What you have to do: Render every line of the records below as a Markdown table with the columns "Row" and "Line," numbering the rows and skipping any blank lines. Omit the pictures from your answer.

(Transcribed page text)

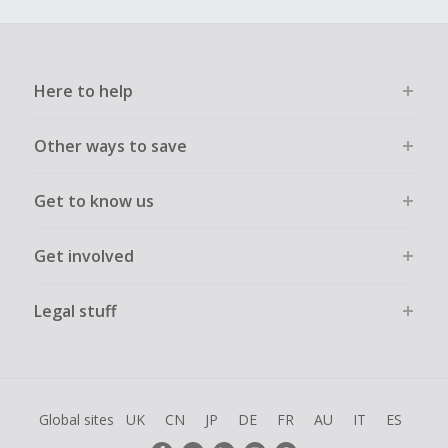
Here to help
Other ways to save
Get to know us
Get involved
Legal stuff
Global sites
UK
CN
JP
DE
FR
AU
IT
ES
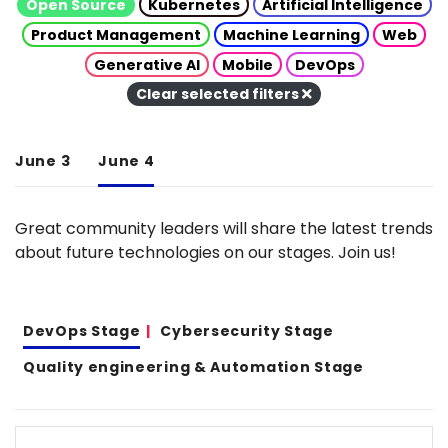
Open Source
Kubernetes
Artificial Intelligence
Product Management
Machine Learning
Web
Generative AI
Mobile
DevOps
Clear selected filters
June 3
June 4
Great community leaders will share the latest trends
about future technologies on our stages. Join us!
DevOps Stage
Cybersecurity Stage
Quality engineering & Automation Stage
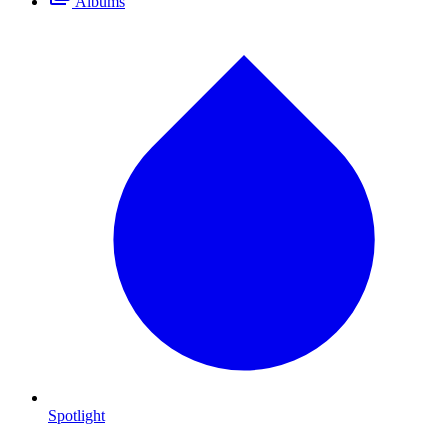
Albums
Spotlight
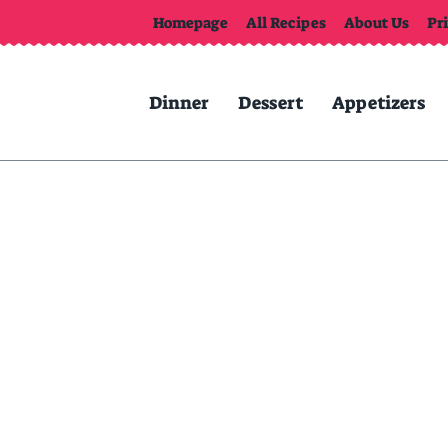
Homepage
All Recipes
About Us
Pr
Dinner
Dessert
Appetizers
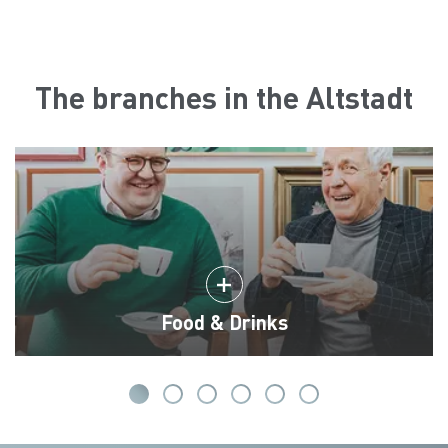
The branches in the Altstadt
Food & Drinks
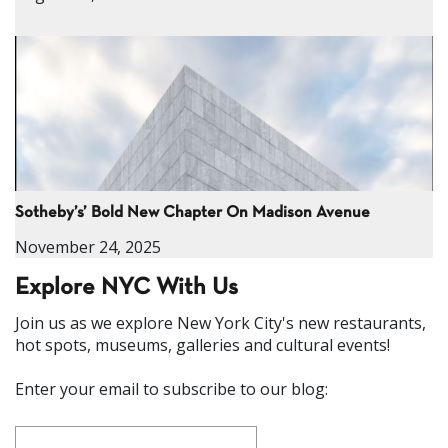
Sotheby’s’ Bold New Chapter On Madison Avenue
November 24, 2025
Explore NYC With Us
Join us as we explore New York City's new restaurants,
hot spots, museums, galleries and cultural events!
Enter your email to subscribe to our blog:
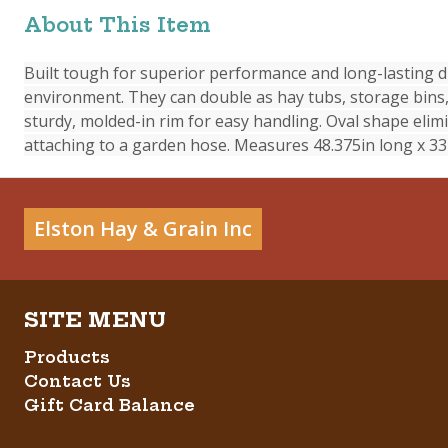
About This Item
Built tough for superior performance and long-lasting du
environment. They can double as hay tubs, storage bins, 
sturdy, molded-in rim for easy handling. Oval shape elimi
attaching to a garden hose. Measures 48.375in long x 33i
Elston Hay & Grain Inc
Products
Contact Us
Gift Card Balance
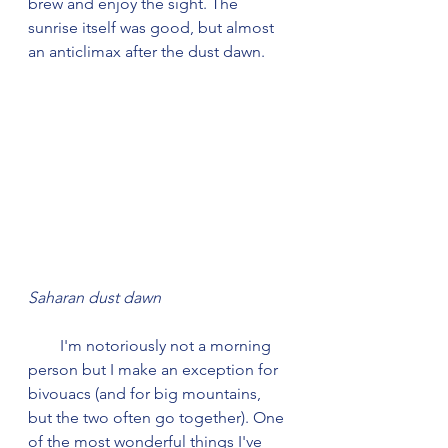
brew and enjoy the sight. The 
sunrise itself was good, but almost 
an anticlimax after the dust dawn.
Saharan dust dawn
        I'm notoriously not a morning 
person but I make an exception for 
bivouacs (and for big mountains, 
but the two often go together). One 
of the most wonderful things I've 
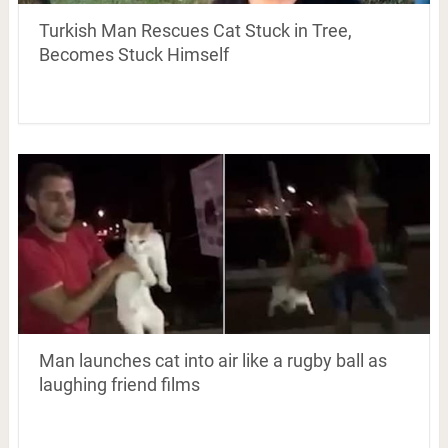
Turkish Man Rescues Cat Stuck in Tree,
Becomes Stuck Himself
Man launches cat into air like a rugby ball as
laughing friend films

Written response:
| Row | Line |
|---|---|
| 1 | Here to help |
| 2 | Other ways to save |
| 3 | Get to know us |
| 4 | Get involved |
| 5 | Legal stuff |
| 6 | Global sites |
| 7 | UK |
| 8 | CN |
| 9 | JP |
| 10 | DE |
| 11 | FR |
| 12 | AU |
| 13 | IT |
| 14 | ES |
| 15 | Open Source |
| 16 | Kubernetes |
| 17 | Artificial Intelligence |
| 18 | Product Management |
| 19 | Machine Learning |
| 20 | Web |
| 21 | Generative AI |
| 22 | Mobile |
| 23 | DevOps |
| 24 | Clear selected filters |
| 25 | June 3 |
| 26 | June 4 |
| 27 | Great community leaders will share the latest trends |
| 28 | about future technologies on our stages. Join us! |
| 29 | DevOps Stage |
| 30 | Cybersecurity Stage |
| 31 | Quality engineering & Automation Stage |
| 32 | Albums |
| 33 | Spotlight |
| 34 | Homepage |
| 35 | All Recipes |
| 36 | About Us |
| 37 | Pr |
| 38 | Dinner |
| 39 | Dessert |
| 40 | Appetizers |
| 41 | The branches in the Altstadt |
| 42 | Food & Drinks |
| 43 | Sotheby’s’ Bold New Chapter On Madison Avenue |
| 44 | November 24, 2025 |
| 45 | Explore NYC With Us |
| 46 | Join us as we explore New York City's new restaurants, |
| 47 | hot spots, museums, galleries and cultural events! |
| 48 | Enter your email to subscribe to our blog: |
| 49 | About This Item |
| 50 | Built tough for superior performance and long-lasting du |
| 51 | environment. They can double as hay tubs, storage bins,  |
| 52 | sturdy, molded-in rim for easy handling. Oval shape elimi |
| 53 | attaching to a garden hose. Measures 48.375in long x 33i |
| 54 | Elston Hay & Grain Inc |
| 55 | Products |
| 56 | Contact Us |
| 57 | Gift Card Balance |
| 58 | brew and enjoy the sight. The  |
| 59 | sunrise itself was good, but almost  |
| 60 | an anticlimax after the dust dawn. |
| 61 | Saharan dust dawn |
| 62 |         I'm notoriously not a morning  |
| 63 | person but I make an exception for  |
| 64 | bivouacs (and for big mountains,  |
| 65 | but the two often go together). One  |
| 66 | of the most wonderful things I've  |
| 67 | Turkish Man Rescues Cat Stuck in Tree, |
| 68 | Becomes Stuck Himself |
| 69 | Man launches cat into air like a rugby ball as |
| 70 | laughing friend films |